## EXTRACTED ENTRIES
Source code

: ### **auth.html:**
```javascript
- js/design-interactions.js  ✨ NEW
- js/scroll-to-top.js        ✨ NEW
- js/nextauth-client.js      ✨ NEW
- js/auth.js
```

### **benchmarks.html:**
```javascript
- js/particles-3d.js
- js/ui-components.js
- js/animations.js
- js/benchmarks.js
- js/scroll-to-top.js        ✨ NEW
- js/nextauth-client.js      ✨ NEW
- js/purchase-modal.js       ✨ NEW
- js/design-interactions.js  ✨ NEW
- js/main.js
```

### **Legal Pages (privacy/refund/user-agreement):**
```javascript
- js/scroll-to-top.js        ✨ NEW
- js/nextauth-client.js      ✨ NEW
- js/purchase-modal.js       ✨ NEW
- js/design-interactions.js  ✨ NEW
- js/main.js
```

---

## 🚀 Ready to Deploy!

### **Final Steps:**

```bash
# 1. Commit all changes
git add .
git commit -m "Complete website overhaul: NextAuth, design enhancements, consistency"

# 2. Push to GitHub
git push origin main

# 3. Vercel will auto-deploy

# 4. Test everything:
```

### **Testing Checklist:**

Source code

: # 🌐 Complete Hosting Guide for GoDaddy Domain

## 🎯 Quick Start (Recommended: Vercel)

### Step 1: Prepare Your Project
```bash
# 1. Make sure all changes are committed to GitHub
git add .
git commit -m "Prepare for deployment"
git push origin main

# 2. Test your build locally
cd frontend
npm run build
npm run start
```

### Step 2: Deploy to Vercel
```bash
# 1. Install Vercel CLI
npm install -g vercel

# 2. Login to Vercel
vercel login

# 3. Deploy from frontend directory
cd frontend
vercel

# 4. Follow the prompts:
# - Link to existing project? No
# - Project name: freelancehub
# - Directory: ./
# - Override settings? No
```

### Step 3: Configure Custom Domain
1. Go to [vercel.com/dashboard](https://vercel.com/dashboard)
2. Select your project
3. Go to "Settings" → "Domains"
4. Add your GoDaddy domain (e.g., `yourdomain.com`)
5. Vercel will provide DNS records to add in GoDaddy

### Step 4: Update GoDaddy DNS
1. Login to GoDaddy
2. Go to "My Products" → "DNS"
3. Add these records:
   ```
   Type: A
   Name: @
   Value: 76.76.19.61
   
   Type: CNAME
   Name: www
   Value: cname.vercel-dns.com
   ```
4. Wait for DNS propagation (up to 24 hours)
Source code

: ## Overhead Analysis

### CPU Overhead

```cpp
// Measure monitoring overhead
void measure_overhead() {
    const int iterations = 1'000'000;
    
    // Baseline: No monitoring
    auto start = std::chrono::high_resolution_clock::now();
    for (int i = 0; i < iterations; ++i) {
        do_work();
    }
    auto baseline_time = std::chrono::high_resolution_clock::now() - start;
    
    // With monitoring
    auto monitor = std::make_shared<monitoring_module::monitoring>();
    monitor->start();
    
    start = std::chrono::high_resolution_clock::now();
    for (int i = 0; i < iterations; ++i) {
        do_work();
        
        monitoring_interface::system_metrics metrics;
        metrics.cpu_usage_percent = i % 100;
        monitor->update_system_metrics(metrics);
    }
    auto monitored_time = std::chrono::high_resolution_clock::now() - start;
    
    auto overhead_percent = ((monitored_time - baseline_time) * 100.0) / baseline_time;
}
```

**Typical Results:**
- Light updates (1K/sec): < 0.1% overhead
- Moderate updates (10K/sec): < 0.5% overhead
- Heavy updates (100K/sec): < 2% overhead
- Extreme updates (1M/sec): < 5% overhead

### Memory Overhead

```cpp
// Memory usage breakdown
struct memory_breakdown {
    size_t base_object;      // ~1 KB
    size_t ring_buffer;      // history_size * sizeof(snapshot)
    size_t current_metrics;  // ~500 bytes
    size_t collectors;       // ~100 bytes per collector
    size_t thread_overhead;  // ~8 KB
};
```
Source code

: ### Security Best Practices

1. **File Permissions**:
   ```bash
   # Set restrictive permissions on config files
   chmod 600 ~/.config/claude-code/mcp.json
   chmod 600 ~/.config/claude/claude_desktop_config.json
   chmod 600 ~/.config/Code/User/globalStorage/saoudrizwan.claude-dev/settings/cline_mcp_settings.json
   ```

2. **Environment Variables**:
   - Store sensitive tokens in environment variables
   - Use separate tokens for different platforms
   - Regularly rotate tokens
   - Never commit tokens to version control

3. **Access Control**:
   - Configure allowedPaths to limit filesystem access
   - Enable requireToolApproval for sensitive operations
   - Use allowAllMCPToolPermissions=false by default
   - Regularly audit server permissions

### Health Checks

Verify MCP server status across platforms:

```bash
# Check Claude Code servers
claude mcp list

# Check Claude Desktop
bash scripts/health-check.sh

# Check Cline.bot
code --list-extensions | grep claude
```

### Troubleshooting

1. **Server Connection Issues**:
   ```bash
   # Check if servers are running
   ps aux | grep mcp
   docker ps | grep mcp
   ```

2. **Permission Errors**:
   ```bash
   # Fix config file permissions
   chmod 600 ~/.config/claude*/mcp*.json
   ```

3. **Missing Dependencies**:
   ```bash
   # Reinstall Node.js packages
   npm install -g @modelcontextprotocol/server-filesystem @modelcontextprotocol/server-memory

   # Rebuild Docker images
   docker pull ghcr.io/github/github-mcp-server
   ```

## GOAL OF THE EXERCISE
Please copy out each line of the material that contains the string "sensitive".

## WRITTEN RESPONSE
   - Store sensitive tokens in environment variables
   - Enable requireToolApproval for sensitive operations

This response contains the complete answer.